Es un camino posible. El otro es vivir de alquiler y crear un patrimonio financiero. Tiene algunas ventajas, como la libertad de dedicarle una cantidad mayor o menor de tu renta a la inversión, sin tener un compromiso tan potente como el de una hipoteca. Y que, en lugar de pagar intereses, los cobras.

¿Qué debes hacer como inversor en función de tu edad?
La forma de beneficiarse de una trayectoria como inversor es confiar en el poder del interés compuesto. Significa saber que los intereses que obtienes de tu inversión se dedican a generar nuevos intereses. Y que si insistes en la reinversión a lo largo del tiempo, el capital acaba creciendo muy deprisa.

El capital final dependerá mucho del tiempo que lleves invirtiendo, y especialmente de lo que hagas en los primeros años. De modo que puedes hacer dos cosas. Una, intentar ahorrar una parte generosa de tu sueldo. Te puede servir de ayuda la regla 50/30/20, que lo que dice es cómo debes distribuir lo que ganas.

Así, el 50% estaría destinado a los gastos necesarios, como el pago del alquiler o la hipoteca, los consumos, la comida, el vestuario y el transporte, o la escolaridad si tienes hijos. Y puedes jugar con el otro 50% entre gastos prescindibles y ahorro. Esta regla sugiere que el 30% lo gastes en esas cosas de las que podemos prescindir pero mejoran nuestra calidad de vida, y el 20% restante en ahorro o inversión.

Otra cosa que deberás hacer si eres joven, porque tiene mucha incidencia en cómo será tu capital final, es asumir un mayor riesgo como inversor.
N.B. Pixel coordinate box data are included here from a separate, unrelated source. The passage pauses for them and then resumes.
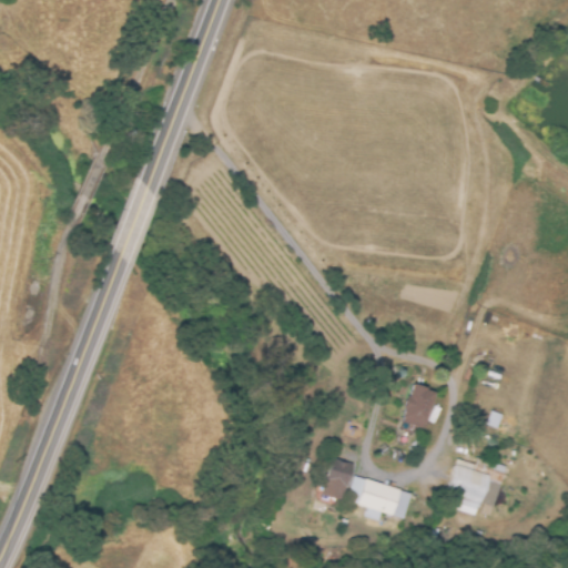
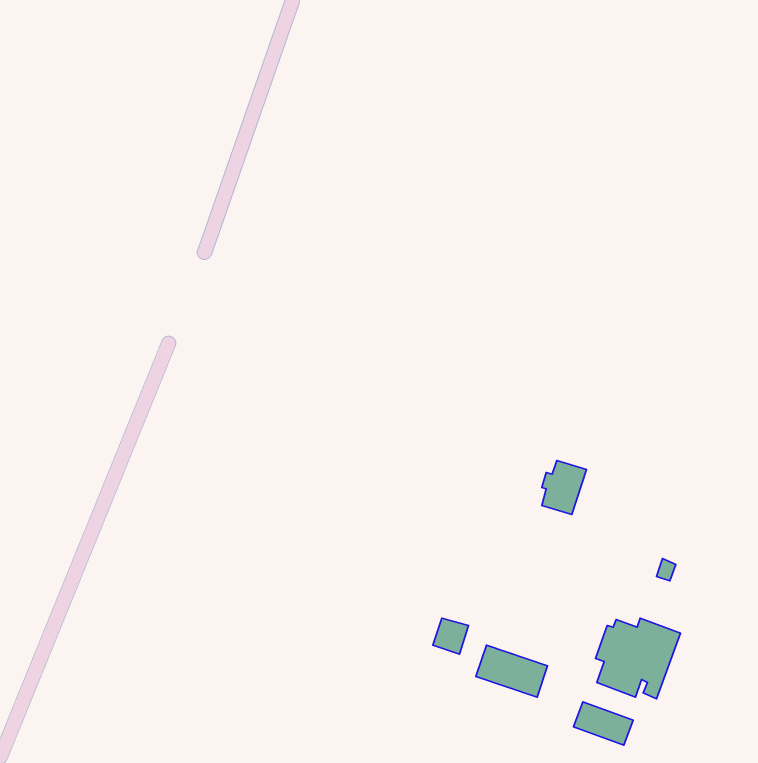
building: [402,387,435,427] -> [542,461,587,514]
building: none -> [574,702,633,745]

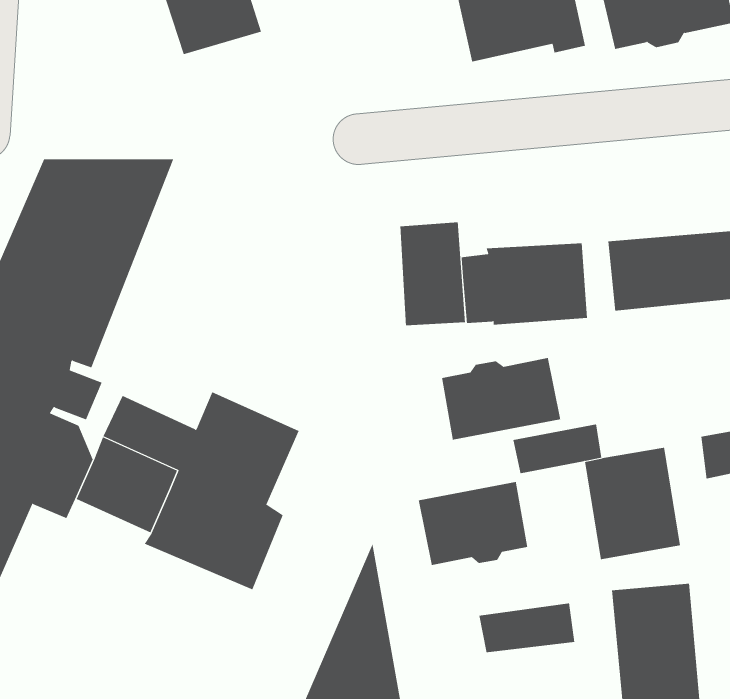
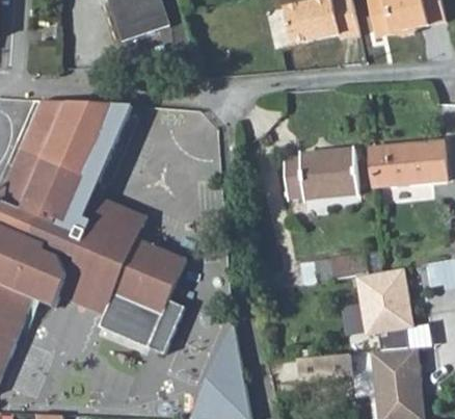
building: [400,221,465,326] -> none
building: none -> [87,195,149,257]
building: [441,357,561,441] -> none
building: [418,481,528,566] -> none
Pero a medida que se acerca la jubilación, te interesa más asegurar lo que has generado que aumentarlo más deprisa pero con un mayor riesgo. De modo que lo normal es que optes por un perfil más conservador.
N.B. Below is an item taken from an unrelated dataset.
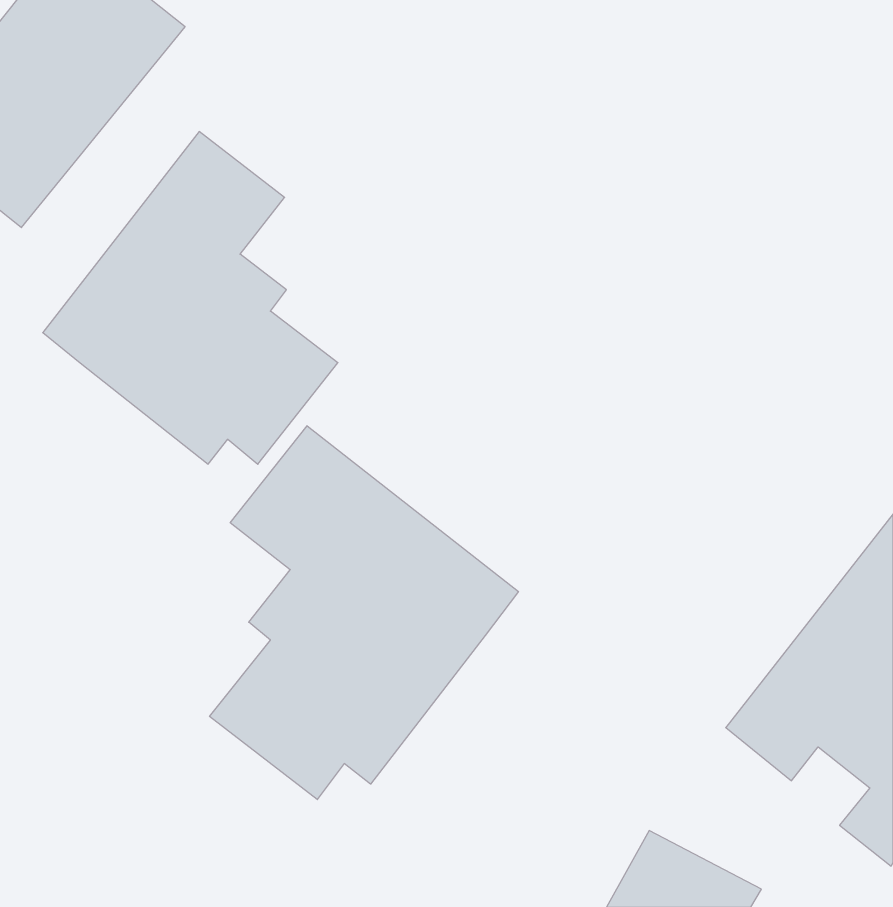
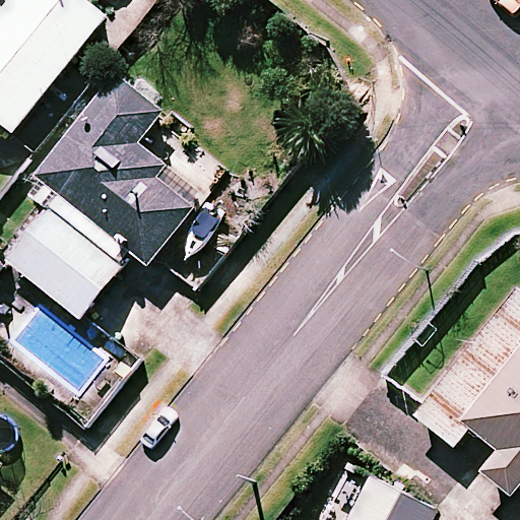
building: none -> [4,207,119,320]
building: [210,426,518,800] -> none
En este sentido, hay una regla que facilita la decisión sobre cómo distribuir tus inversiones que es sencilla. La renta fija otorga una mayor seguridad, pero una rentabilidad menor que la renta variable, más rentable pero también más insegura. Varios expertos se basan en esta diferencia entre la renta fija y la variable, y en las ideas de John Bogle para proponer el método que lleva su apellido, y que es muy sencillo: Ten en tu cartera el mismo porcentaje de renta fija que los años que tengas. Así, si tienes 25 años, dedicarás 25 de cada 100 euros a la renta fija. A medida que te hagas mayor, el porcentaje de renta fija aumenta. Pierdes en rentabilidad, pero ganas en seguridad.

Una guía parecida es la del 120: A esa cifra le restas la edad que tengas, y el resultado es el porcentaje que debes destinar a la renta variable. Así, si tienes 30 años, invertirás en acciones el 90% de tu cartera. Pero si tienes 50, ese porcentaje cae al 70%.

En realidad, estos métodos son más una guía que una regla fija: no hay por qué seguirlos a rajatabla. Tienen varias ventajas: son sencillos, racionales, y acotan el papel de las emociones en la inversión. Pero lo que tienen de ventaja lo tienen también de inconveniente: no tienen en cuenta la situación del mercado ni tu situación particular. Igual que no hay una dieta o una guía nutricional estándar para todo el mundo, en la inversión pasa lo mismo. Primero, estúdiate a ti mismo, y solo conociendo tus verdaderos objetivos podrás tomar decisiones sobre cuánto invertir.